En la forma democrática y representativa de gobierno, «el pueblo no delibera ni gobierna sino por medio de sus representantes y autoridades creadas por la Constitución.» El principio requiere un fuerte y creciente espíritu participativo en todos los ámbitos sociales.
La persona humana, libre y responsable de sí, tiene el derecho y el deber de intervenir en la vida política, económica, social, cultural, educativa, etc.
La participación es una exigencia ética, pues cada uno, dueño de su destino, es sujeto activo y creador del orden político que le toca vivir. También, porque el bien común, que justifica toda la actividad humana y en particular la política, no puede darse sin una actitud participativa responsable, organizada en un marco jurídico sólido y eficiente. Y para cerrar el círculo, concretado éticamente.

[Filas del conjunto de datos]
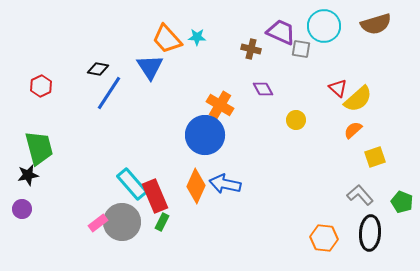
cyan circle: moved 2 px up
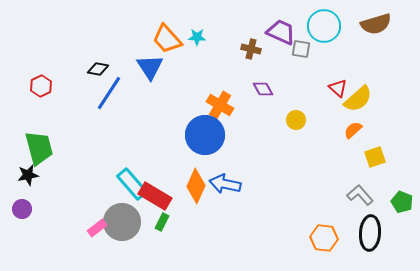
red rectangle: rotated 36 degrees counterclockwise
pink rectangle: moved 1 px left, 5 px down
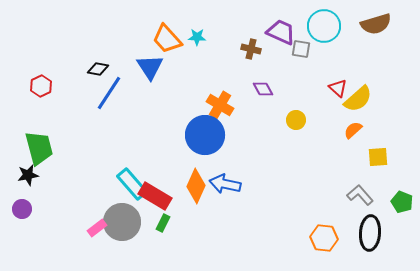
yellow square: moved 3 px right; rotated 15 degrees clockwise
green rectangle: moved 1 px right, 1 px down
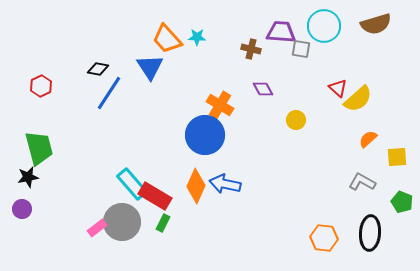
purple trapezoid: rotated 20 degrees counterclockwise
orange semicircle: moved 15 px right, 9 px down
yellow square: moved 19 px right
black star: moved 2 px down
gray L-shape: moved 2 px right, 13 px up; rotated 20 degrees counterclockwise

▶ LA TAREA
Retoma el texto sobre la participación en la vida democrática y sigue escribiéndolo a partir de su última oración.

▶ RESPUESTA
Los partidos políticos son el medio para concretar la actividad política del pueblo, en tanto deben organizar y expresar las distintas ideologías de una comunidad pluralista. Los partidos resultan el cauce para que las personas con vocación de servicio puedan concretarla y para que elijan los demás dónde expresarse. Así, unos y otros son protagonistas, de acuerdo a capacidades e inclinaciones, en la construcción de su propio destino como pueblo. Los partidos deben convertirse en el ámbito de discusión y esclarecimiento de las causas y alternativas de la problemática nacional e internacional; deben ser ejemplo de democracia, con práctica en la vida interna en la confrontación de ideas, en la renovación dirigencial, en estudios y trabajos que den firme sustento a su acción política. Aprendiendo en lo interno, el respeto que deben garantizar luego a la sociedad.
Ello exige que la política se sustente en firmes principios ideológicos. Y que exista coherencia entre la idea y la práctica. El mundo real no se construye por casualidad ni por impulsos; sino como producto de acciones coherentes con principios que rigen el accionar de los hombres. La firmeza en la ideología propia y el respeto por las ajenas, deben dar sustento al accionar en el mundo de una política que busque la dignidad de la persona humana y el logro del bien común.
A grandes rasgos, lo señalado es lo ideal, y como tal, una meta a la que nunca se llega, pero que debe buscarse sin claudicaciones para todos y para siempre.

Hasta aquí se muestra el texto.